L’ensemble du substrat(1) rocheux sur la rive droite de la Dordogne et de la Gironde, entre Saint André de Cubzac et Blaye, correspond à un imposant socle calcaire de 5 à 25 mètres d’épaisseur. Ce calcaire qui compose l’essentiel du plateau rocheux possède des caractéristiques propres qui lui ont logiquement valu un titre spécifique : le calcaire à astéries (étoile de mer).
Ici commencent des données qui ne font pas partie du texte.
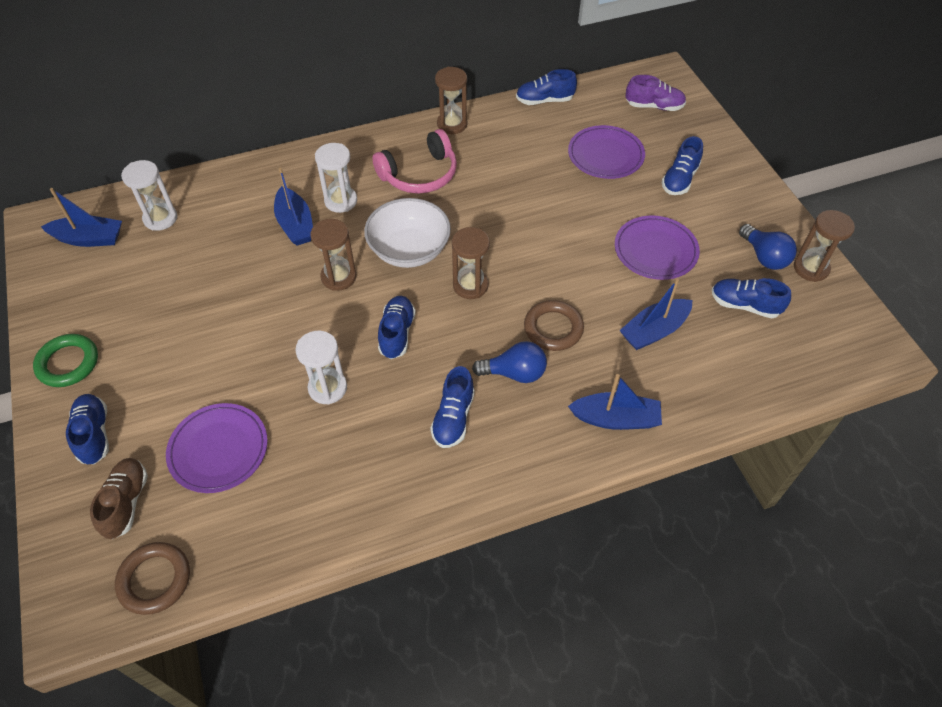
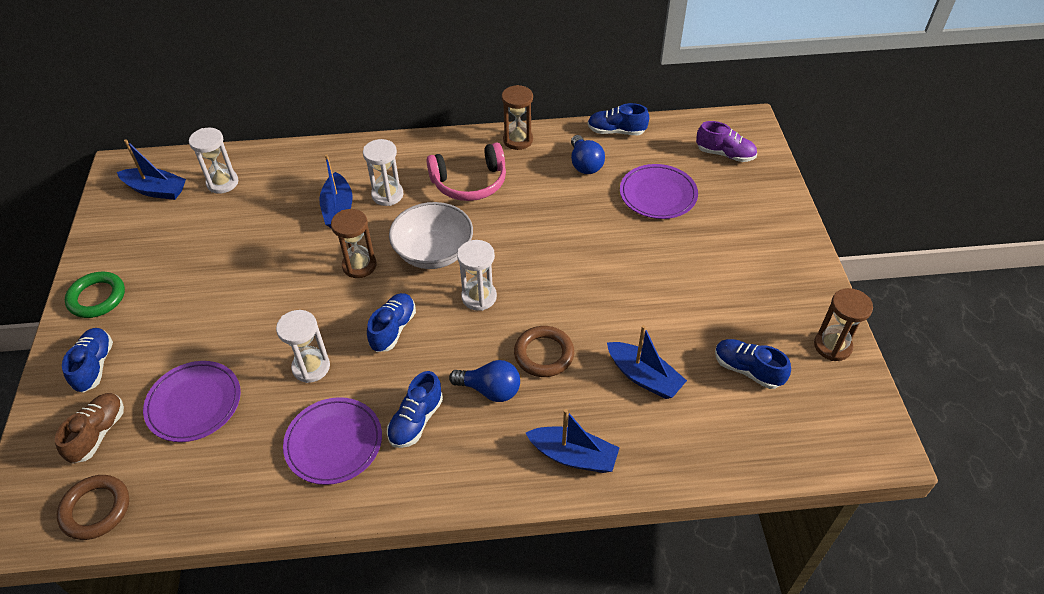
camera: 15 degrees right, 5 degrees down
brown hourglass [452,227,490,299] -> white hourglass [457,240,497,311]
purple plate [615,216,700,280] -> purple plate moved to [283,397,382,485]
blue boat [619,279,692,350] -> blue boat turned 120 degrees counterclockwise [607,325,687,399]
blue shoe [662,136,703,195] -> none
blue light bulb [739,224,797,270] -> blue light bulb moved to [571,135,605,174]

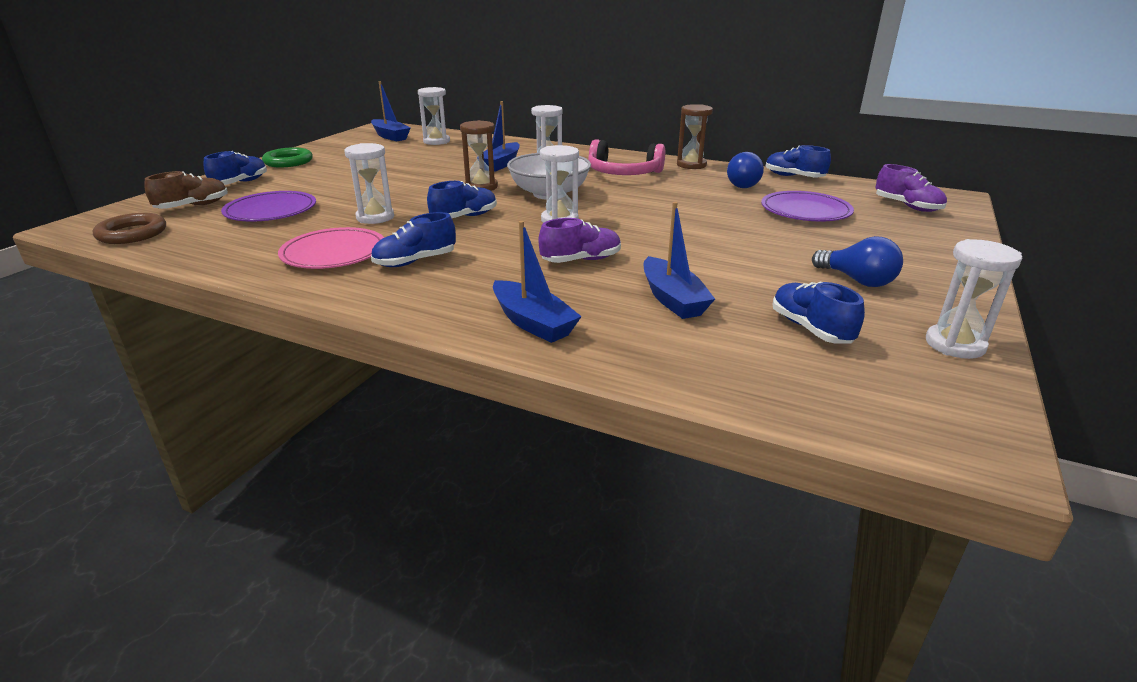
camera: 30 degrees right, 20 degrees down
purple plate [283,397,382,485] -> pink plate [278,227,384,269]
blue light bulb [449,360,520,402] -> blue light bulb moved to [812,236,903,287]
brown ring [514,326,574,377] -> purple shoe [538,218,621,263]
brown hourglass [814,288,873,361] -> white hourglass [926,239,1022,359]

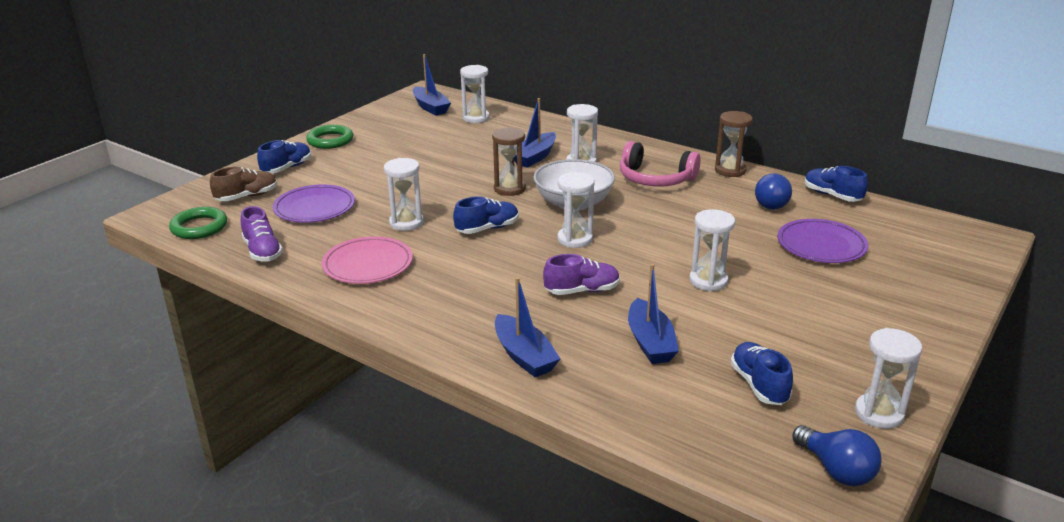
camera: 10 degrees right, 0 degrees up
brown ring [93,213,166,244] -> green ring [169,207,227,239]
blue shoe [371,212,456,267] -> none
blue light bulb [812,236,903,287] -> blue light bulb moved to [792,425,881,486]
purple shoe [876,164,947,212] -> purple shoe moved to [241,206,283,262]
none -> white hourglass [689,209,735,292]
Cette importante accumulation de calcaire correspond en fait à plusieurs niveaux superposés où il est possible d’observer de nombreuses autres formes de fossiles : des mollusques, des crustacés, des échinodermes(2) et des polypiers(3) qui révèlent la présence de récifs et confirment la formation de ces roches en eaux peu profondes et chaudes. Ces différentes superpositions s’expliquent par la diversification des sédiments déposés au rythme de transgressions (montées du niveau marin) et de régressions marines (baisses du niveau marin) successives, mais aussi par les apports du continent déjà fortement érodé. Les calcaires à astéries ont aussi recouvert des roches plus anciennes commes les calcaires gréseux(4) également à débris fossiles appelés « calcaires de Saint-Estèphe » ou des molasses dites du Fronsadais. On remarque aussi des formations plus récentes comme des accumulations de colluvions(5) nées de la détérioration des roches plus anciennes ou encore l’accumulation de limons ocre jaunes à rouges dits « limons du Bourgeais » qui sont des apports éoliens de la fin de la préhistoire bien connus pour avoir comblé en partie la grotte de Pair-non-Pair.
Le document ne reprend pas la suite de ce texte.